アニメ風アイコンで貫くか、徐々に素顔公開していくのか。知名度は十分だし、MVのチラ見せは白ける
アーティストとしてのブランディングへの指摘です。
すでに圧倒的な知名度を確立しているのだから、中途半端に焦らすようなプロモーションはかえって逆効果ではないか、という厳しい意見です。

AIバンド等、違和感のない音楽が出始めている。
人間がいらなくなる世界が迫る中、顔出ししないのであればAI音楽との違いが見いだせなくなってくると思う
これは非常に現代的で鋭い指摘です。
生成AIが急速に進化し、人間と遜色ない音楽を作れるようになった今、アーティストが「顔(=人間としての身体性)」を出さない場合、AIとの差別化をどこで図るのかという大きな課題を提示しています。
今回の実写MVは、この「人間としての証明」の一歩なのかもしれません。

出だしからうるさく感じてしまった。優しく歌っている歌は聴けるが、ハードな歌は疲れる。
彼女が歌いたい歌を歌う、それについていける人だけが聴き続けるんだろうな
楽曲のテイストに対する率直な感想です。
今回の「ビバリウム」は心の叫びを表現したハードな曲調であるため、そのエネルギーの強さに圧倒されてしまうリスナーもいるようです。
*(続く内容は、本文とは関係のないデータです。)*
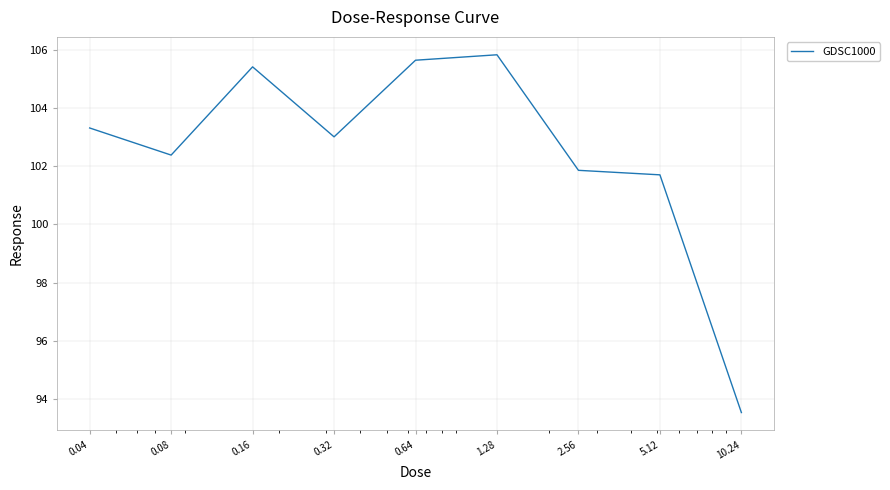

Count the number of values greater than 103.

5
まさに「ファンを選ぶ」挑戦的な楽曲であると言えます。
まとめ
Adoさんの初実写MV「ビバリウム」は、彼女の半生を描いた自伝的小説をベースに、彼女自身の「覚悟」が詰まった作品です。
本人出演という大きな決断を下した一方で、ネット上では「チラ見せ演出への不満」や「AI時代のアーティストの在り方」、「楽曲のカロリーの高さ」など、賛否両論の様々な意見が飛び交っています。
しかし、これだけ多角的な議論が巻き起こること自体が、Adoというアーティストの世間に対する影響力の大きさを物語っています。
「どんな形であっても私であることには変わりない」と語る彼女が、今後どのような表現を見せてくれるのか。
これからも彼女の活動から目が離せません。